Ultimately, like other biographers, Addison assesses Churchill on his record as a wartime leader. It is a record that is far from unblemished. Addison recounts Churchill’s lack of strategic knowledge and negligible understanding of the relative importance of different theatres of war. Churchill also vastly overestimated his influence on Roosevelt and Stalin, a diplomatic error of judgment that owed much to overstating Britain’s global position. Most seriously, Addison recounts the post-war historical dismantling of the version of events Churchill had presented, via carefully selected documents, in his six-volume The Second World War. In those volumes, there was no mention of Cabinet discussions for a compromise peace with Nazi Germany, nor was the strategic bombing of German cities fully revealed and explained. Political differences between the United States and Britain were underplayed, and foreign policy differences between Churchill and his predecessors exaggerated.
Historical research has altered many misconceptions and misinterpretations, but the most powerful early blow against Churchill was the publication of the Alanbrooke diaries between 1957 and 1959 which destroyed the “façade of statesmanship” Churchill had erected (p. 242).

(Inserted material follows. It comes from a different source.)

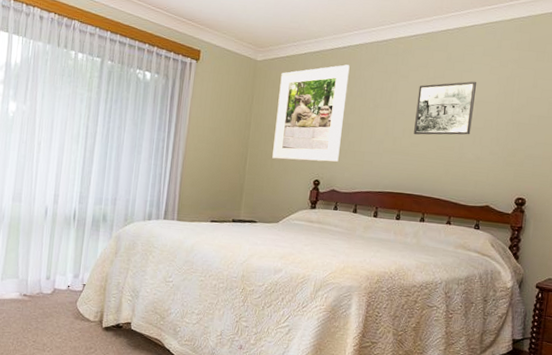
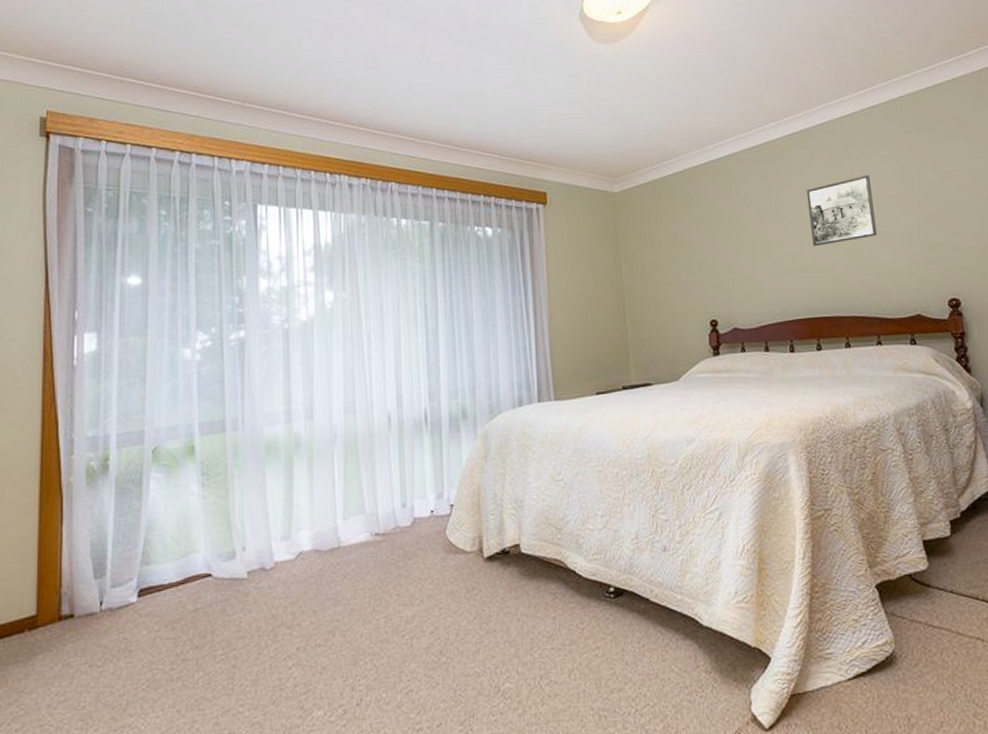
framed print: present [272,64,350,162] -> none [645,180,734,304]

Criticism of Churchill (and corresponding praise for Chamberlain) has become more voluble over time, with the hagiography of the immediate post-war period superseded by a far more rigorous research agenda. The decisions made by Churchill, how he conducted the war, and whether there were any viable alternatives to war, are now all legitimate historical questions, and subject to scrutiny and debate. Churchill’s legacy has never been more highly contested. Yet, as Addison convincingly argues, identification and acknowledgment of Churchill’s failures does not necessarily negate or detract from his successes but by contributing towards a fuller and more accurate portrayal of the man, leads us closer to historical truth.
Given his importance to later revisionist accounts of Churchill, it is somewhat ironic that in 1943 Viscount Alanbrooke doubted if any future historian would be able “to paint Winston in his true colours.” (p. 183) Addison’s knowledge of the man leaves him well-placed to perform this task, for his thorough reading of Churchillian historiography is fully apparent, and excellent scholarship combine with lively, precise, and engaging prose to produce a very fine short biography. With a competent blend of narrative and analysis, the book is succinct, analytical, and informative, and most useful as a primer for those relatively unversed in Churchill’s life. Addison’s even-handed approach does not conceal or understate Churchill’s character flaws and political mistakes, and he wisely suggests that “overpowering egotism was the source of his greatest achievements as well as his biggest failures”(p. 81). Judicious to the last, Addison commendably concludes by viewing Churchill as “a hero with feet of clay” (p. 254), which is surely a fitting status for a politically cynical age.
Gordon Bannerman is a professor in the Business department at the University of Guelph-Humber.